Peskov the same day said Putin, a judo black belt, hadn’t aggravated an old back injury during the stunt.

A strained muscle in the lower back or a degenerative lumbar spine condition would be consistent with Putin avoiding air travel and his apparent difficulty in walking, according to David Geier, an orthopedic surgeon at the Medical University of South Carolina in Charleston.

“Degenerative lumbar spine conditions would be more serious but that doesn’t imply that they aren’t treatable or even require surgery,” Geier said by e-mail on Nov. 13.

Most Russians remember guessing about the health of their leaders, from President Boris Yeltsin in the 1990s, stretching back to the 1980s when three Communist Party chiefs died while in office.
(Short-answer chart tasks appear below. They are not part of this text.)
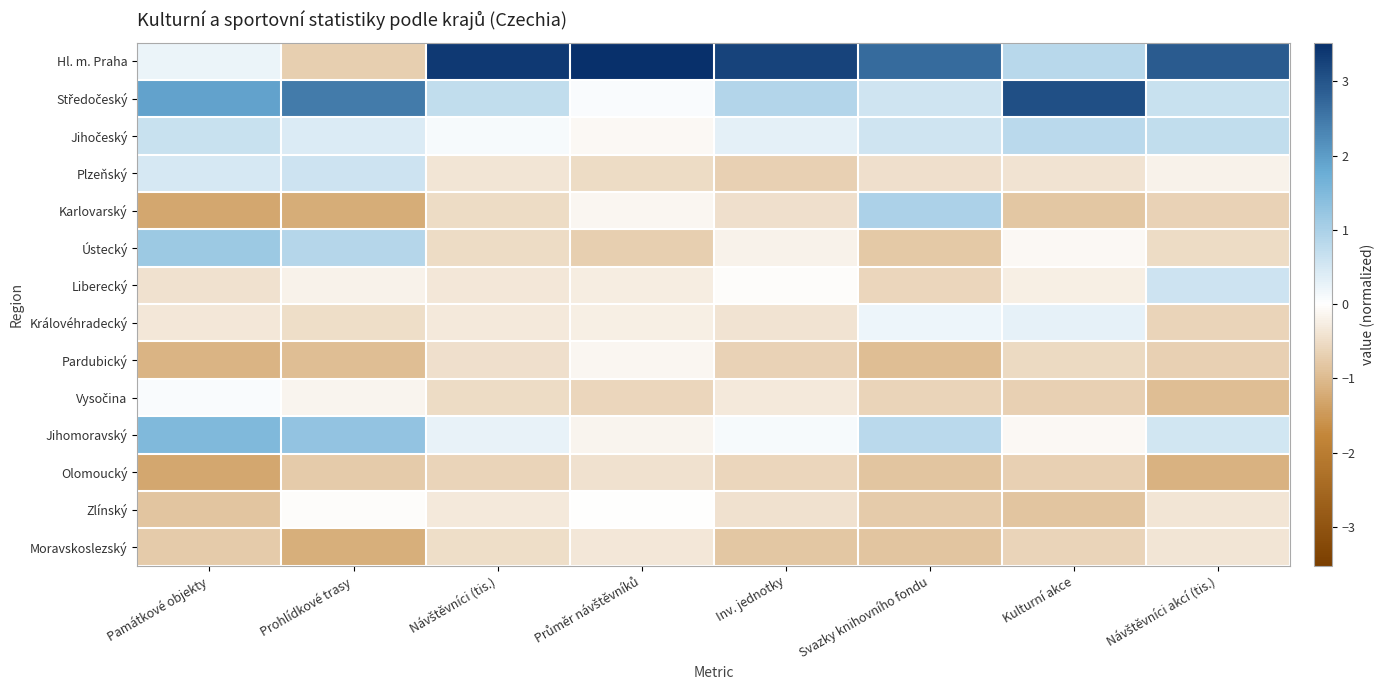

At how many categories does at least one series exceed 0?

8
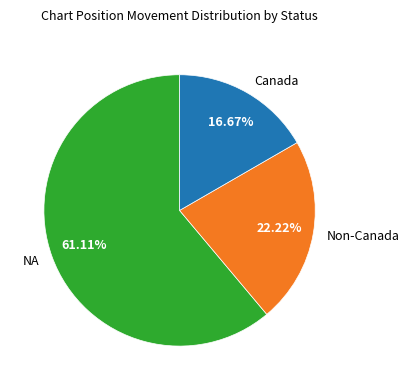

Between NA and Non-Canada, which is larger?

NA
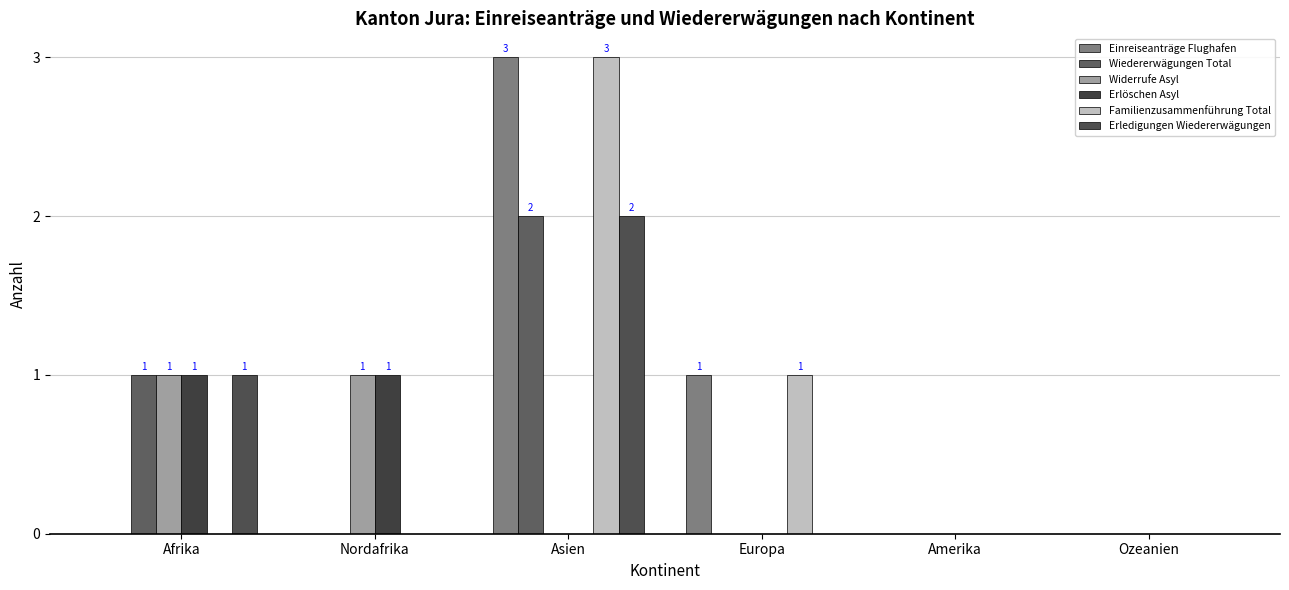

Which category has the lowest value in the Einreiseanträge Flughafen series?

Afrika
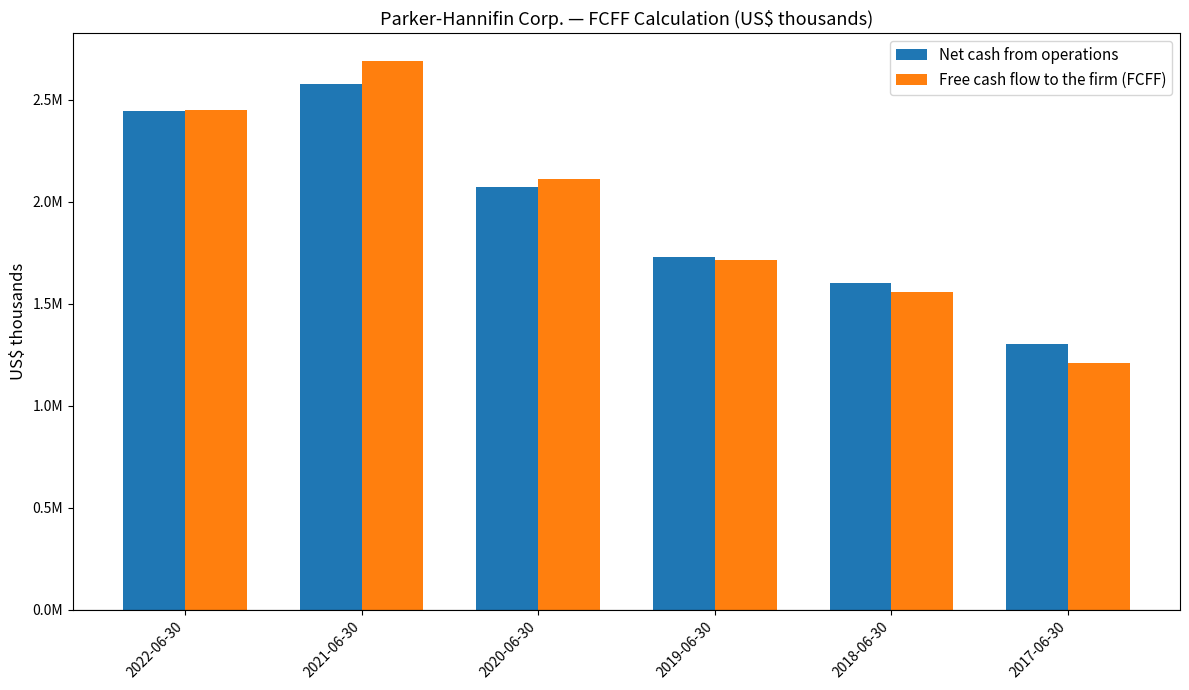

Is it true that Net cash from operations equals 2313163 at 2017-06-30?

False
Soviet leader Leonid Brezhnev was rarely seen in the months before he died of a heart attack on Nov. 10, 1982, with the Soviet government claiming he wasn’t seriously ill.

No Clarity

Even if the secrecy isn’t comparable to those times, the Kremlin won’t provide “complete clarity,” said Roland Nash, chief investment strategist at Verno Capital, which manages $200 million in Russian equities. Anything that threatens Putin’s health “is a cause for concern,” he said.

Putin, who will be eligible to run for another six-year term in 2018, needs to have a clear plan for succession, said Tim McCarthy, who oversees more than $1 billion of assets in Russia and other emerging markets at Valartis Asset Management (ADN) in Geneva.

“They need to have a back-up plan for when they think the main guy is a risk.”